■ What the task asks ■
Look through the data below and show every line that includes "Asphalt".

■ Extracted data ■
↓↓↓
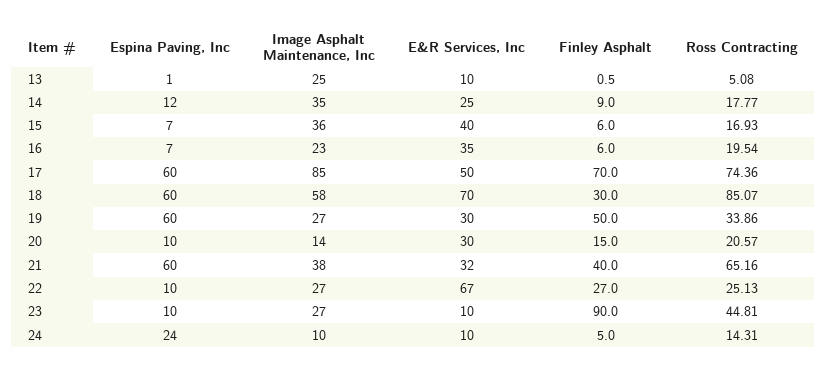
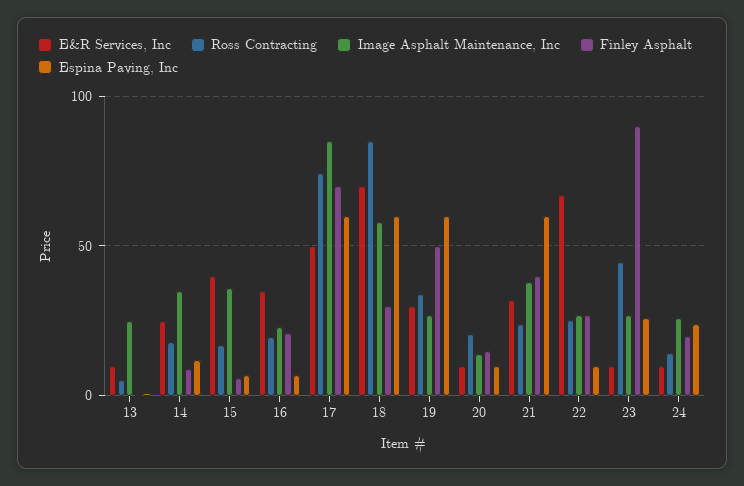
  {
    "Espina Paving, Inc": {
      "13": 1,
      "14": 12,
      "15": 7,
      "16": 7,
      "17": 60,
      "18": 60,
      "19": 60,
      "20": 10,
      "21": 60,
      "22": 10,
-     "23": 10,
+     "23": 25,
      "24": 24
    },
    "Image Asphalt Maintenance, Inc": {
      "13": 25,
      "14": 35,
      "15": 36,
      "16": 23,
      "17": 85,
      "18": 58,
      "19": 27,
      "20": 14,
      "21": 38,
      "22": 27,
      "23": 27,
-     "24": 10
+     "24": 25
    },
    "E&R Services, Inc": {
      "13": 10,
      "14": 25,
      "15": 40,
      "16": 35,
      "17": 50,
      "18": 70,
      "19": 30,
-     "20": 30,
+     "20": 10,
      "21": 32,
      "22": 67,
      "23": 10,
      "24": 10
    },
    "Finley Asphalt": {
      "13": 0.5,
      "14": 9,
      "15": 6,
-     "16": 6,
+     "16": 20,
      "17": 70,
      "18": 30,
      "19": 50,
      "20": 15,
      "21": 40,
      "22": 27,
      "23": 90,
-     "24": 5
+     "24": 20
    },
    "Ross Contracting": {
      "13": 5.08,
      "14": 17.77,
      "15": 16.93,
      "16": 19.54,
      "17": 74.36,
      "18": 85.07,
      "19": 33.86,
      "20": 20.57,
-     "21": 65.16,
+     "21": 25,
      "22": 25.13,
      "23": 44.81,
      "24": 14.31
    }
  }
↑↑↑
■ Task result ■
    "Image Asphalt Maintenance, Inc": {
    "Finley Asphalt": {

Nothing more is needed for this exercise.